The primary strength of this trial is the paired study design and the blinding of participants, surgeons, and the 3 observers who measured the fat graft volumes. By allocating 1 breast of each participant to ASC enrichment and the contralateral to placebo, we were able to isolate the effect of ASCs from all the interindividual factors that affect the fat graft volume retention.

CONCLUSIONS

Our trial did not find any effect of ASC enrichment on fat graft retention.

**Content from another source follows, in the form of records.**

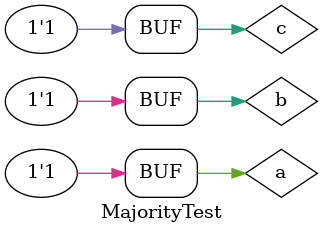
<source format=v>
module Majority(
  input wire a,
  input wire b,
  input wire c,
  output wire sum
);

  // Compute the products
  and(a_and_b, a, b);
  and(a_and_c, a, c);
  and(b_and_c, b, c);

  // Cascade the OR
  or(buffer, a_and_b, a_and_c);
  or(sum, buffer, b_and_c);

endmodule // Majority



module MajorityTest;

  reg a;
  reg b;
  reg c;
  wire sum;

  Majority majority(a, b, c, sum);

  initial begin
    $monitor("a = %d, b = %d, c = %d, sum = %d", a, b, c, sum);
    a = 0; b = 0; c = 0;
    #20; a = 0; b = 0; c = 1;
    #20; a = 0; b = 1; c = 0;
    #20; a = 0; b = 1; c = 1;
    #20; a = 1; b = 0; c = 0;
    #20; a = 1; b = 0; c = 1;
    #20; a = 1; b = 1; c = 0;
    #20; a = 1; b = 1; c = 1;
  end

endmodule // MajorityTest
</source>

Further studies are needed to confirm or refute the results of this trial. In our opinion, further research is also needed into the mode of action of ASCs on fat graft retention and whether certain cell characteristics of the expanded ASCs are crucial for a beneficial effect.

Presented in part at: Plastic Surgery The Meeting, San Diego, September 2019.

Acknowledgments

The authors wish to thank Dr. Niels Kroman for his contribution to the design of the study and Tim Kongsmark Weltz for his contribution to Figures 1 and 2. Drs Vester-Glowinski and Herly made an equal contribution to this work as co-first authors.

Disclosures

The authors declared no potential conflicts of interest with respect to the research, authorship, and publication of this article.

Funding

The study was funded by the Danish Cancer Society (Copenhagen, Denmark) (grant holder: Krzysztof T. Drzewiecki, R100-A6761). The funder of the study had no role in study design, data collection, data analysis, data interpretation, or writing of the report. All authors had full access to all the data in the study and had final responsibility for the decision to submit for publication.